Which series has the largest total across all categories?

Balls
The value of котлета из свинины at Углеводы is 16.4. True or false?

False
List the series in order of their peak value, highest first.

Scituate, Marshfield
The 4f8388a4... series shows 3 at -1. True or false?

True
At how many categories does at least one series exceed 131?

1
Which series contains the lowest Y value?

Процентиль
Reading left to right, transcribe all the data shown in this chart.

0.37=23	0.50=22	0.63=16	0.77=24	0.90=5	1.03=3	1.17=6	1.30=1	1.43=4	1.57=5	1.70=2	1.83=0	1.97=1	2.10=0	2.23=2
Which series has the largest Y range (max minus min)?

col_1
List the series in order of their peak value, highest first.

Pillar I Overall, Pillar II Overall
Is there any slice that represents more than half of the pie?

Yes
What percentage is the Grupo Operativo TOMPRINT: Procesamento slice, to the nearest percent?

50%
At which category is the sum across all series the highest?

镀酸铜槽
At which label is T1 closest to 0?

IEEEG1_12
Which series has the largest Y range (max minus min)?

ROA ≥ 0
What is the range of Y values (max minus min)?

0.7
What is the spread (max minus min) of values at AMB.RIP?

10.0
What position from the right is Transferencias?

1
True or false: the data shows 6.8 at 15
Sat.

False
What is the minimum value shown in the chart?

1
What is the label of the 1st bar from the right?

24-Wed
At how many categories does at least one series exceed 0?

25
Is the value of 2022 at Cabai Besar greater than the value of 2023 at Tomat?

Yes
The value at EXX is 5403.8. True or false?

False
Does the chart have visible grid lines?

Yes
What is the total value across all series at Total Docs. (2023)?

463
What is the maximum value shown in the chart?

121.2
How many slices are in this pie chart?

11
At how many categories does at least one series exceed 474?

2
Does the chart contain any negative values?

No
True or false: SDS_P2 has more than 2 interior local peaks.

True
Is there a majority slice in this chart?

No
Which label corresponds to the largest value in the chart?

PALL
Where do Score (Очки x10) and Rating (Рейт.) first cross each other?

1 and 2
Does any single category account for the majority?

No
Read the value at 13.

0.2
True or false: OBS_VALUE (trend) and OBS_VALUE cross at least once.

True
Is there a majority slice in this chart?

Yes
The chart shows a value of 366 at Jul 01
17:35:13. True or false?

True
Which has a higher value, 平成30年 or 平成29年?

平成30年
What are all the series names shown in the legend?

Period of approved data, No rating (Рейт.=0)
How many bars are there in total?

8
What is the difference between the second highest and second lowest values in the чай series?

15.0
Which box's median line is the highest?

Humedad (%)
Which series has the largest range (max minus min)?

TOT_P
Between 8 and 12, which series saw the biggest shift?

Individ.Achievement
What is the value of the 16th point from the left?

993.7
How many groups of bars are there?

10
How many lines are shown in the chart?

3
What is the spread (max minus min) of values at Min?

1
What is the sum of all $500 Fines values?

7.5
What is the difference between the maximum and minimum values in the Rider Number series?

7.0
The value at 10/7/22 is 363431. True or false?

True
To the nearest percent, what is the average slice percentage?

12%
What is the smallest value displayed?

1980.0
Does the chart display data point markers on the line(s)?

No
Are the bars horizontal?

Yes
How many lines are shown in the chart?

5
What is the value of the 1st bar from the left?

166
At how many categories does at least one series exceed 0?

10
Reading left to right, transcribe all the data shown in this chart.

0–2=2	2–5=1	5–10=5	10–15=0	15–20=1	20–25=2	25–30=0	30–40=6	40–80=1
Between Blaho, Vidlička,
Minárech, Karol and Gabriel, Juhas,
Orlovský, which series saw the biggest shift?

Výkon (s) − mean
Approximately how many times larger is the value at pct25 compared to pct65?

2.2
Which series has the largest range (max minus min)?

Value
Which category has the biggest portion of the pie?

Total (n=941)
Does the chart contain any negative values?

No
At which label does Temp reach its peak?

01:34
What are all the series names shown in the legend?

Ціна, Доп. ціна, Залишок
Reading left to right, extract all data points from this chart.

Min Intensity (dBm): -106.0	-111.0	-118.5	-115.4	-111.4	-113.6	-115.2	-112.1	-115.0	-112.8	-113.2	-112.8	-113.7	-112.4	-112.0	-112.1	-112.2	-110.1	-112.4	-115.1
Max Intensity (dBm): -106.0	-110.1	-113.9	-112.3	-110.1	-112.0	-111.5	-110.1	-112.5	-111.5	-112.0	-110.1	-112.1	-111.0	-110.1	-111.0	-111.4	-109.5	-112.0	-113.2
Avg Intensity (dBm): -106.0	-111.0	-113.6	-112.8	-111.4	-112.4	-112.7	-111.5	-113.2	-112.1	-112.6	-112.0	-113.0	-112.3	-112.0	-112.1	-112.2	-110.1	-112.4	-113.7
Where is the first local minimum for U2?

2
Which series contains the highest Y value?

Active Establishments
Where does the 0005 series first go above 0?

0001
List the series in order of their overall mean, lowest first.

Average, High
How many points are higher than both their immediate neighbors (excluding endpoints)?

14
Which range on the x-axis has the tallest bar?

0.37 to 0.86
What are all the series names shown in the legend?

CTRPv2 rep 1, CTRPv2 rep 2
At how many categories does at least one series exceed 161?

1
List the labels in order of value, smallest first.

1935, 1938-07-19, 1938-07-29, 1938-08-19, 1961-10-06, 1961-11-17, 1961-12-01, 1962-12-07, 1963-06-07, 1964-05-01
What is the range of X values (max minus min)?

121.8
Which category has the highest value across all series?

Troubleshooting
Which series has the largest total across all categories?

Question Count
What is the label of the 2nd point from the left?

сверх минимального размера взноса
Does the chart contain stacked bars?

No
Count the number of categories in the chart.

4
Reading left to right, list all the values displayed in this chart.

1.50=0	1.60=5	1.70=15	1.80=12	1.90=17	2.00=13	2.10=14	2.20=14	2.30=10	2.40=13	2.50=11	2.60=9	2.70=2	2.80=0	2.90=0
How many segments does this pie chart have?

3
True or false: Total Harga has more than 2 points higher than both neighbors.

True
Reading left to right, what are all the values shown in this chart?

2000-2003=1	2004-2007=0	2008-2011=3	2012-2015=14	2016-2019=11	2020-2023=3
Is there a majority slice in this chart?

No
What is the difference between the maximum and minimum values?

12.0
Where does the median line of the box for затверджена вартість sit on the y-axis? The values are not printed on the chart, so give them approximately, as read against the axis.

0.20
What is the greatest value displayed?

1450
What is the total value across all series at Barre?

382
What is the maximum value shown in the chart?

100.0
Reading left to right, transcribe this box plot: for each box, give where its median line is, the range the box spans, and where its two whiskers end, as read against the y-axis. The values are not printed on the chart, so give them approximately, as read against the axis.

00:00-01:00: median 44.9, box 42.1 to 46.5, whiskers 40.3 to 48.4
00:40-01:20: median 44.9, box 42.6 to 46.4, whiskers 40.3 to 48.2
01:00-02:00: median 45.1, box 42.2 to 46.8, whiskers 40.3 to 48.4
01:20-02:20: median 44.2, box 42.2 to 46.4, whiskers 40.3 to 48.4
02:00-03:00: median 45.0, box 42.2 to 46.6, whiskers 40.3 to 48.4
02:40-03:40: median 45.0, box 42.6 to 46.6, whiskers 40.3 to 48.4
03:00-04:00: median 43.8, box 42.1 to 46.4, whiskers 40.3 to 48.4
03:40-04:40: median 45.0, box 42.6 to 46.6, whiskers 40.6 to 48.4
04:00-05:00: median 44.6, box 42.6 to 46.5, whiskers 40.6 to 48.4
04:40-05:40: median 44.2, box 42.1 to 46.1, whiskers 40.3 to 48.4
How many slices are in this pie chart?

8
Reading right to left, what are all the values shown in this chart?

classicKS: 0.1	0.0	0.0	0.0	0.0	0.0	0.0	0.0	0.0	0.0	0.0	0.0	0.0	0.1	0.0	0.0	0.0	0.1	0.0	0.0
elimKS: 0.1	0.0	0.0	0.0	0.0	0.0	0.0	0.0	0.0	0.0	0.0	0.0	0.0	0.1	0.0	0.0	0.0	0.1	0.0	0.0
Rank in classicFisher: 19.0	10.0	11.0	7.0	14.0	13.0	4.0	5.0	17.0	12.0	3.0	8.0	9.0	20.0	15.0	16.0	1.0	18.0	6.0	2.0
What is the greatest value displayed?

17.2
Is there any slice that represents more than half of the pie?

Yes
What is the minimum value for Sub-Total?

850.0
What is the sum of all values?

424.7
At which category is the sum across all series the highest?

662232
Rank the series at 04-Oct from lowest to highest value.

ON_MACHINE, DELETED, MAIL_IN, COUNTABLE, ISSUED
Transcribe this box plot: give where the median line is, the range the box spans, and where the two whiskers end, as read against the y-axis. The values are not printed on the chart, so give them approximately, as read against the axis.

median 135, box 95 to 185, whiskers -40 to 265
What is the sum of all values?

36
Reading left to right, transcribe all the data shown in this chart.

## 试一试
挑出上面数据中所有含有字符串“exceed”的行，并逐行照抄下来。

## 回答
At how many categories does at least one series exceed 131?
At how many categories does at least one series exceed 0?
At how many categories does at least one series exceed 474?
At how many categories does at least one series exceed 0?
At how many categories does at least one series exceed 161?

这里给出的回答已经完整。